5 Kesalahan Ini Bikin Septic Tank Sering Penuh Hingga Rawan Meledak

5 Kesalahan Ini Bikin Septic Tank Sering Penuh Hingga Rawan Meledak

 

Septic tank ialah daerah limbah rumah tangga ditampung dan dimasak sebelum airnya dikembalikan ke tempat resapan. Namun demikian berdasarkan mahir masih banyak orang yang belum paham betul perihal septic tank, cuma dianggap selaku daerah penampungan tinja.

 

septitank

 

Dampaknya yang terjadi menurut Peneliti Utama Teknologi Lingkungan Loka Penelitian Teknologi Bersih LIPI, Neni Sintawardani, septic tank jadi perlu disedot sebab kepenuhan, mampet, dan berbau. Selain itu bahkan bisa juga insiden septic tank hingga meledak.

 

“Yang terjadi kini kenapa septic tank banyak yang perlu disedot kemungkinan itu tidak berfungsi dengan baik. Bukan septic tank yang diharapkan tetapi daerah kolektortinja saja,” kata Neni Sintawardani.

 

“Jadi itu tidak terurai baunya bukan main bisa dibayangkan,” lanjutnya dikala ditemui tempat Melawai, Jakarta Selatan.

 

Berikut beberapa kesalahan yang bisa menciptakan septic tank cepat penuh sehingga perlu sering disedot hingga rawan meledak:

 

Menurut Neni septic tank yang dibaik dirancang dengan memperhitungkan volume jumlah limbah yang dihasilkan oleh penghuni.

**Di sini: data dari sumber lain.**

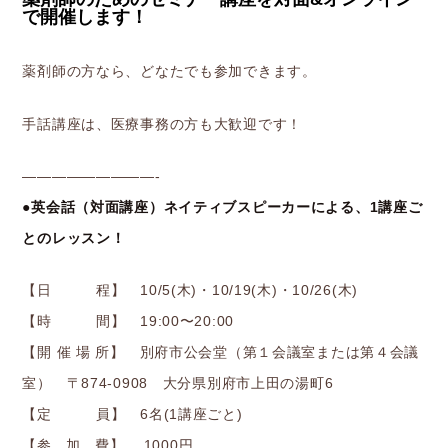
で開催します！
薬剤師の方なら、どなたでも参加できます。
手話講座は、医療事務の方も大歓迎です！
—————————-
●英会話（対面講座）ネイティブスピーカーによる、1講座ご
とのレッスン！
【日 程】 10/5(木)・10/19(木)・10/26(木)
【時 間】 19:00〜20:00
【開 催 場 所】 別府市公会堂（第１会議室または第４会議
室） 〒874-0908 大分県別府市上田の湯町6
【定 員】 6名(1講座ごと)
【参 加 費】 1000円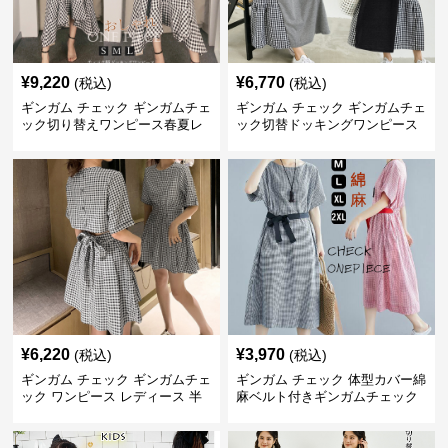
¥
9,220
¥
6,770
(税込)
(税込)
ギンガム チェック ギンガムチェ
ギンガム チェック ギンガムチェ
ック切り替えワンピース春夏レ
ック切替ドッキングワンピース
ディース
長袖 春夏秋
¥
6,220
¥
3,970
(税込)
(税込)
ギンガム チェック ギンガムチェ
ギンガム チェック 体型カバー綿
ック ワンピース レディース 半
麻ベルト付きギンガムチェック
袖 夏
ワンピース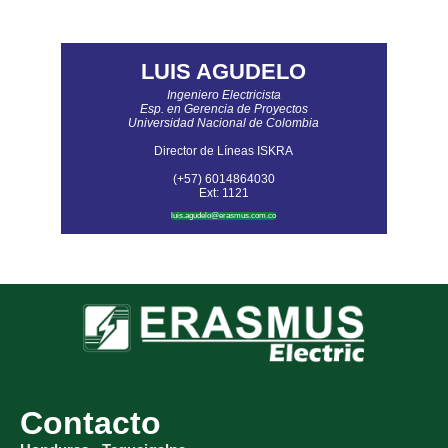
LUIS AGUDELO
Ingeniero Electricista
Esp. en Gerencia de Proyectos
Universidad Nacional de Colombia
Director de Líneas ISKRA
(+57) 6014864030
Ext:
1121
luis.agudelo@erasmus.com.co
Contacto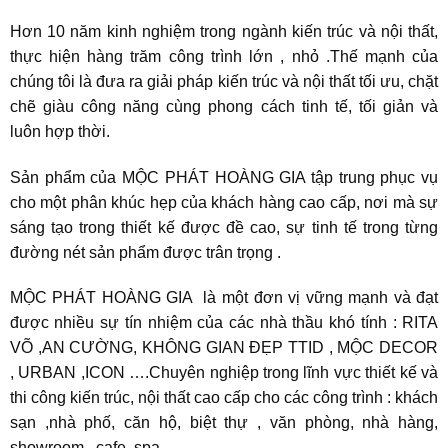
Hơn 10 năm kinh nghiệm trong ngành kiến trúc và nội thất,
thực hiện hàng trăm công trình lớn , nhỏ .Thế mạnh của
chúng tôi là đưa ra giải pháp kiến trúc và nội thất tối ưu, chặt
chẽ giàu công năng cùng phong cách tinh tế, tối giản và
luôn hợp thời.
Sản phẩm của MỘC PHÁT HOÀNG GIA tập trung phục vụ
cho một phân khúc hẹp của khách hàng cao cấp, nơi mà sự
sáng tạo trong thiết kế được đề cao, sự tinh tế trong từng
đường nét sản phẩm được trân trọng .
MỘC PHÁT HOÀNG GIA là một đơn vị vững mạnh và đạt
được nhiều sự tín nhiệm của các nhà thầu khó tính : RITA
VÕ ,AN CƯỜNG, KHÔNG GIAN ĐẸP TTID , MỘC DECOR
, URBAN ,ICON ….Chuyên nghiệp trong lĩnh vực thiết kế và
thi công kiến trúc, nội thất cao cấp cho các công trình : khách
sạn ,nhà phố, căn hộ, biệt thự , văn phòng, nhà hàng,
showroom , cafe, spa….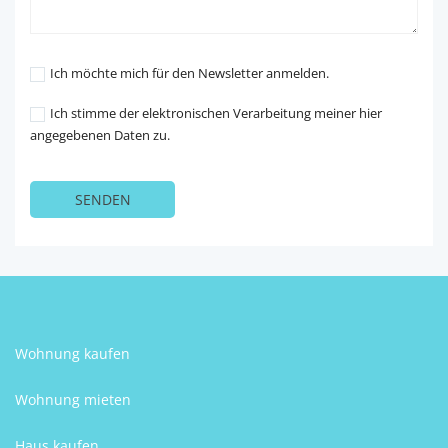
Ich möchte mich für den Newsletter anmelden.
Ich stimme der elektronischen Verarbeitung meiner hier
angegebenen Daten zu.
Wohnung kaufen
Wohnung mieten
Haus kaufen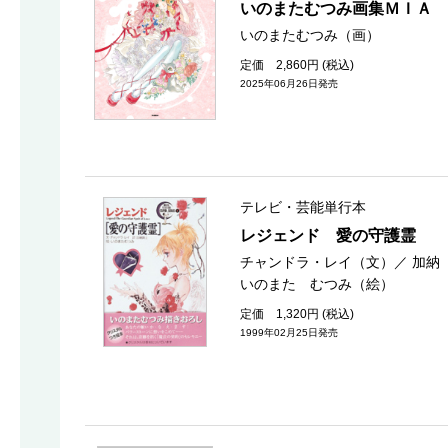
いのまたむつみ画集ＭＩＡ
いのまたむつみ（画）
定価 2,860円 (税込)
2025年06月26日発売
テレビ・芸能単行本
レジェンド 愛の守護霊
チャンドラ・レイ（文）
／
加納
いのまた むつみ（絵）
定価 1,320円 (税込)
1999年02月25日発売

Dengan demikian air limbah yang masuk dan keluar usai proses dekomposisi bisa terjaga sepadan.

 

Selain itu septic tank juga minimal mesti terbagi menjadi dua ruangan. Satu sebagai kawasan penampungan dan satu lagi tempat kedap udara untuk bakteri menguraikan limbah.

 

“Jika volumenya sesuai dengan apa yang masuk dan desainnya tidak satu ruang, jadi minimal dua orang, itu lazimnya lebih aman stabil. Tidak perlu dijalankan penyedotan terlalu sering,” papar Neni.

Dalam beberapa masalah Neni melihat ada pemilik rumah yang tidak tahu lokasi septic tanknya. Ketika ini terjadi lazimnya ventilasi septic tank mereka tidak terpelihara riskan tertutup oleh sampah sehingga gas hasil penguraian bakteri menumpuk di septic tank tidak ada terusan keluar.

 

“Di mana ada lubang saluran gas? Beberapa kasus saya lihat beberapa rumah karena ketidaktahuan lubang gasnya tertutup. Tertutup tanah, atau terlalu rendah, enggak tahu di mana letaknya. Nah itu usang-lama tekanan gas kuat itu juga bisa meledak,” kata Neni.

Masih alasannya adalah ketidaktahuan lokasi septic tank. Beberapa orang kadang tidak sadar menempatkan sumber api erat ventilasi septic tank.

 

“Kalau kita tahu terpelihara oh di situ ada terusan gas. Ya kita hindari dong jangan bakar-bakar di erat situ alasannya kita tahu ada biogas,” kata Neni

 

Satu kasus di India Oktober 2017 contohnya septic tank toilet biasa di daerah Malad meledak tiba-datang. Tiga orang dilaporkan luka-luka akibat insiden itu.

 

Diketahui dikala insiden ada beberapa anak kecil sedang bermain petasan di akrab septic tank. Diduga petasan tersebut yang jadi pemicu gas di septic tank sehingga akibatnya terjadi ledakan.

Kekeliruan selanjutnya yang kerap membuat septic tank beresiko cepat penuh yaitu praktik keliru menguras limbah septic tank sampai habis. Dijelaskan oleh Neni hal ini mampu menciptakan basil pengurai menyusut drastis, membutuhkan waktu usang hingga mampu melaksanakan tugasnya seperti semula.

 

“Mana ada bibit (basil pengurai). Lama lagi bibitnya,” kata Neni

 

Kebiasaan lain yang juga keliru yakni turut membuang limbah yang ada cairan pembersih atau antiseptik ke septic tank. Neni memberi pola contohnya saat sedang membersihkan toilet, orang-orang suka menggunakan antiseptik supaya terkesan bersih tetapi dampaknya hal tersebut dapat membunuh kuman pengurai yang ada di septic tank.

 

“Kalau pakai sebulan sekali ya enggak apa-apa mungkin mati sedikit. Tapi saya sendiri enggak pakai,” kata Neni menyarankan cukup bersihkan toilet dengan sikat dan air.